Scripture quoted by permission. Quotations designated (NET) are from the NET Bible®, copyright ©1996, 2019 by Biblical Studies Press, L.L.C. All rights reserved.
Simple Summary
Hezekiah begins as a faithful king who removes idolatry and trusts the Lord. But Assyria then attacks Judah and tries to frighten the people into giving up hope. The chapter sets up a clear choice: trust the Lord’s covenant faithfulness or believe Assyria’s boast.
What This Passage Means
This passage first praises Hezekiah. He follows the Lord like David did, removes places of false worship, and even destroys the bronze serpent because the people had turned it into an idol. That does not mean Moses was wrong; it means a good thing had been abused and had to be removed.
The chapter then reminds us why Israel fell: the northern kingdom was deported because it broke the Lord’s covenant and would not obey Moses’ commands. That history warns Judah that covenant disobedience brings judgment.
When Assyria attacks Judah, Hezekiah first pays a heavy tribute and strips silver and gold from the temple and palace. The narrator reports this without openly praising or condemning it. It shows how weak Judah had become under pressure.
The main part of the chapter is the Assyrian spokesman’s speech. He mocks Judah’s hope, insults Egypt, and even claims that the Lord sent Assyria. But this is arrogant propaganda, not true revelation. He wants the people to stop trusting the Lord and surrender. The chapter ends with the people silent, and the officials go back to Hezekiah with their clothes torn to report the threat.
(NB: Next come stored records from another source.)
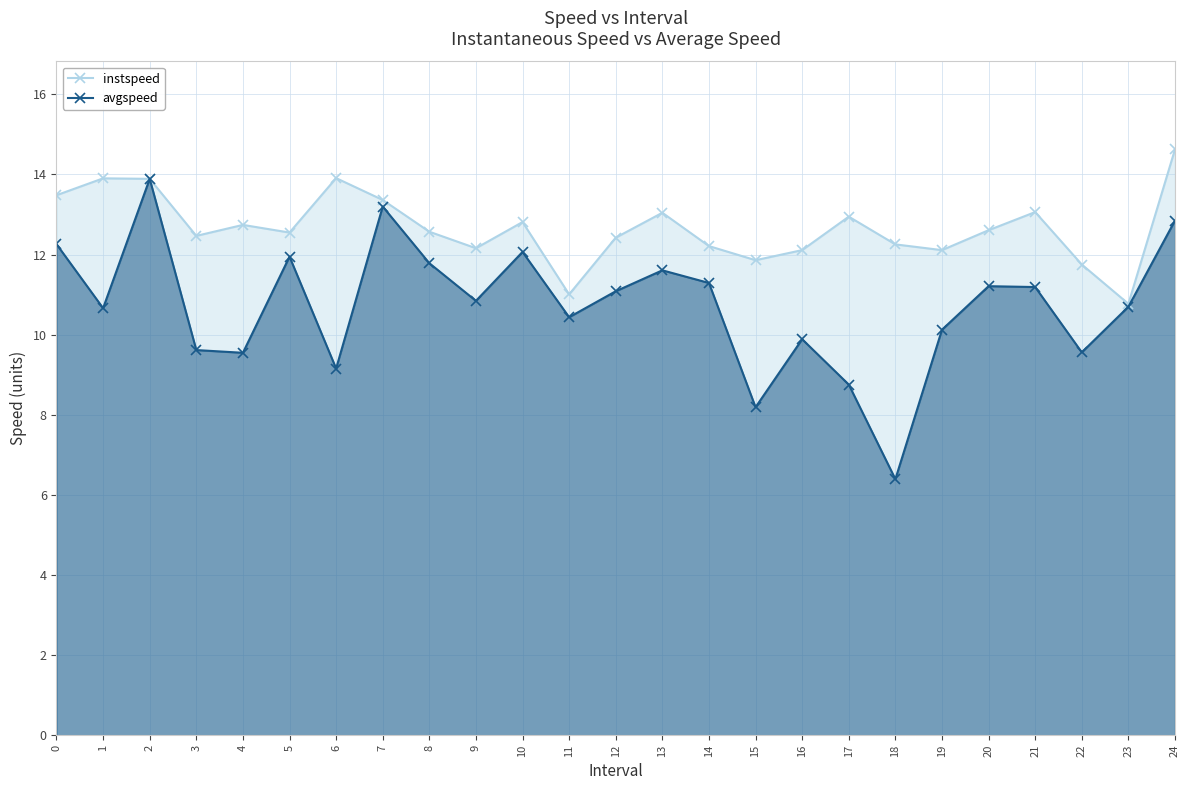

List the series in order of their peak value, lowest first.

avgspeed, instspeed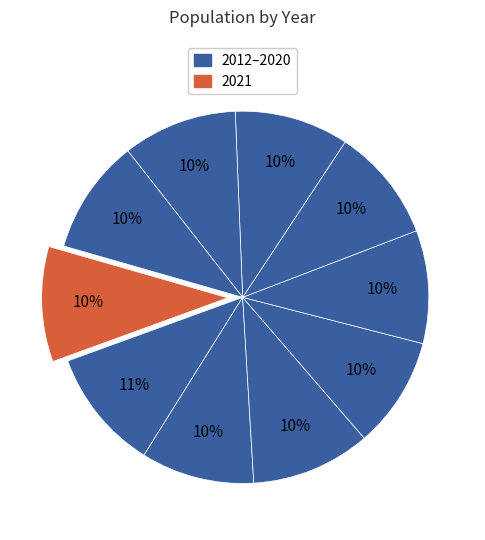

How many slices are in this pie chart?

10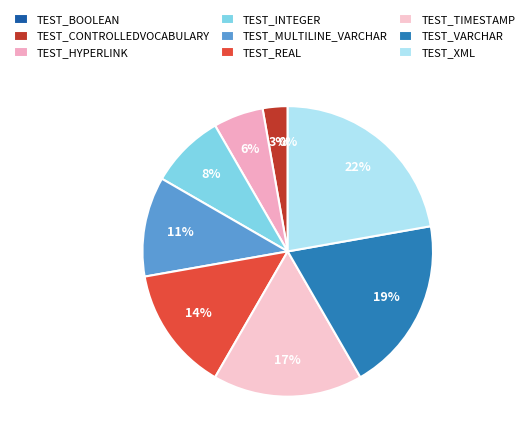

Which slice is the smallest?

TEST_BOOLEAN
The story is not finished yet; it is pushing the reader to wait for the Lord’s answer.
Important Truths
- Hezekiah is presented as a specially faithful Davidic king who does what is right in the Lord’s sight.
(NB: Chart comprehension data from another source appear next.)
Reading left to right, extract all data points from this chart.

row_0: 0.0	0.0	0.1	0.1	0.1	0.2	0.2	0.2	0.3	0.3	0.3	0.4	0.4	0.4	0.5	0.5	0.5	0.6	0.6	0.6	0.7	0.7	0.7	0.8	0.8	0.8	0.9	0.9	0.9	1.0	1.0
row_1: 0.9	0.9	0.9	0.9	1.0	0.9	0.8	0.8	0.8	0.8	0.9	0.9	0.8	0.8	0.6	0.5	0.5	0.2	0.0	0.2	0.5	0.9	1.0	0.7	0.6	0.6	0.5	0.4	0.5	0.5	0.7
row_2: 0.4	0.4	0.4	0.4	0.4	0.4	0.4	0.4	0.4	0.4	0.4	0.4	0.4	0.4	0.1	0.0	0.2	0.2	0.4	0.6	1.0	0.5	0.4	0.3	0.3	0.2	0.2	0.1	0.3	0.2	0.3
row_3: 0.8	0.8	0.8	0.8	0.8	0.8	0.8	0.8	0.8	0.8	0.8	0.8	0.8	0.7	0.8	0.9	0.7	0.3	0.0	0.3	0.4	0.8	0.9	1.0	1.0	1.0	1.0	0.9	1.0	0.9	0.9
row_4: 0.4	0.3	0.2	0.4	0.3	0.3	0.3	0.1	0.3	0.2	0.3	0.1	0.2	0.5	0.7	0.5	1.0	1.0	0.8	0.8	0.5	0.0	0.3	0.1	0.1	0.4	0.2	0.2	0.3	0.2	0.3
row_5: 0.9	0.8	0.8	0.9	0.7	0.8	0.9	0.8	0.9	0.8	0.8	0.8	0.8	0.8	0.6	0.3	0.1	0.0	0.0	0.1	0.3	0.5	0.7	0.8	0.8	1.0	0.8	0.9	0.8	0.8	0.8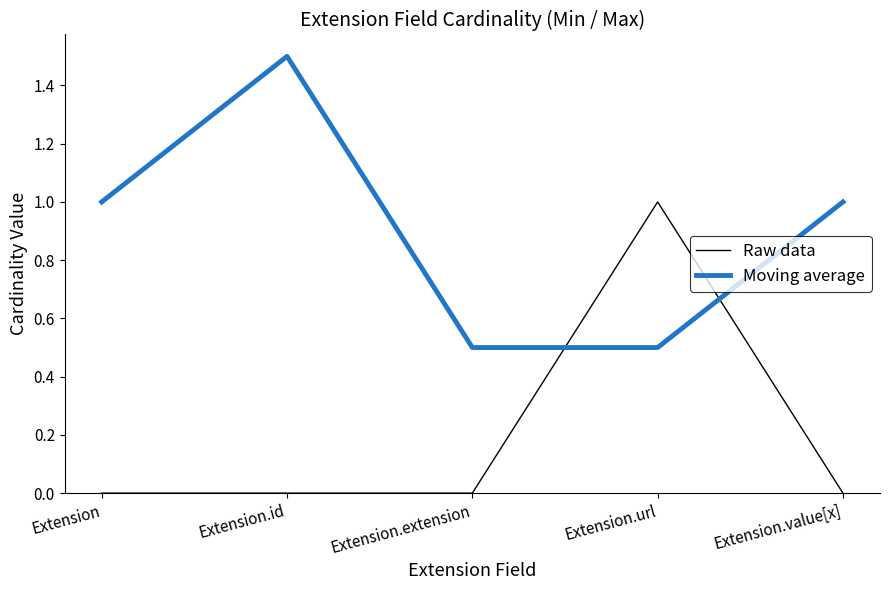

What position from the left is Extension.url?

4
- True reform includes tearing down idols, even when they are old and respected religious objects.
- The bronze serpent had become an idol, so Hezekiah destroyed it.
- The fall of Samaria is explained as covenant judgment for disobedience, not as a random political event.
- Judah is under real military pressure from Assyria, and Hezekiah’s tribute shows the kingdom’s weakness.
- The Assyrian spokesman uses intimidation and lies to shake Judah’s trust in the Lord.
- Assyria’s claim that the Lord sent it is a blasphemous misuse of God’s sovereignty.
- The people’s silence and the torn clothes of the officials show fear and grief.
- The passage keeps the question open: will Judah trust the Lord when visible help is gone?
Warnings, Promises, or Commands
- Do not trust in idols, even if they are old, familiar, or connected to past religious history.
- Do not let hostile voices define reality for God’s people.
- Do not confuse political strength with the Lord’s favor.
- Hezekiah’s example shows that covenant loyalty matters more than inherited symbols.
- The Lord is faithful to his warnings as well as to his promises.
- Judah must not respond to blasphemous intimidation with panic or unbelief.
How This Fits in God’s Plan
This passage belongs to the history of Israel under the Mosaic covenant and the Davidic line. It shows the Lord judging covenant breaking in Israel, preserving Judah for David’s line, and testing whether Judah will trust him under imperial threat. In the wider Bible story, it deepens the tension between judgment and promise: the Lord’s city needs the Lord’s rescue, not human power. Any connection to the church must stay indirect and careful, since this is first about Judah under the old covenant.
Simple Application
Believers should take seriously how easily good things can become idols. We should remove anything that pulls worship away from the Lord. We should also remember that loud confidence, political power, and threats do not tell the whole truth. When God’s people are pressured, they must keep trusting the Lord rather than surrendering to fear or ridicule.